The researchers concluded that a systemic inflammatory event, such as heart attack or surgery, can cause long-term memory impairment and changes in mood through epigenetic mechanisms. They compared the findings to those of other studies in which normal aging and memory-impairing treatments such as chemotherapy had also been associated with increases in histone acetylation or decreases in histone deacetylase activity.
Stressors in early life can contribute to the risk of developing mood disorders. Given that many treatments for mood disorders work by blocking the serotonin 5-HT transporter, Nicole Baganz and colleagues designed a study to see whether an early life stressor, in this case maternal separation, would affect immune processes that in turn affect serotonin signaling.

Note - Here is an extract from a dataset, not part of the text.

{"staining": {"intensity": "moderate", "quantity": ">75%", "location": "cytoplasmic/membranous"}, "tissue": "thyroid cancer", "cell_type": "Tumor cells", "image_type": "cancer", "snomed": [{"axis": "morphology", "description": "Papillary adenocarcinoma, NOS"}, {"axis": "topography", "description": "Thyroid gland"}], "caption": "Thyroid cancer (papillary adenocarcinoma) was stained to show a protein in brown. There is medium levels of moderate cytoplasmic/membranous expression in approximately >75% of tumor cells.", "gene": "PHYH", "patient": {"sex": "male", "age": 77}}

In this study as in many before it, mice that were removed from their mothers exhibited behaviors that resembled human anxiety and depression. They were also found to have elevated messenger RNA for several inflammatory cytokines (including IL-1beta and IL-6) in their brain and blood. Mice that had a gene for the interleukin-1 receptor (IL-1R) removed exhibited neither the depressive behavioral effects nor the changes in cytokine levels following maternal separation, showing that the IL-1R gene plays a necessary role in the signaling process that leads to this type of depression. Levels of the stress hormone corticosterone in the blood did not differ in the mice with and without the IL-1R gene.
The researchers concluded that early life stressors can cause lifelong changes in inflammatory cytokine levels in mice.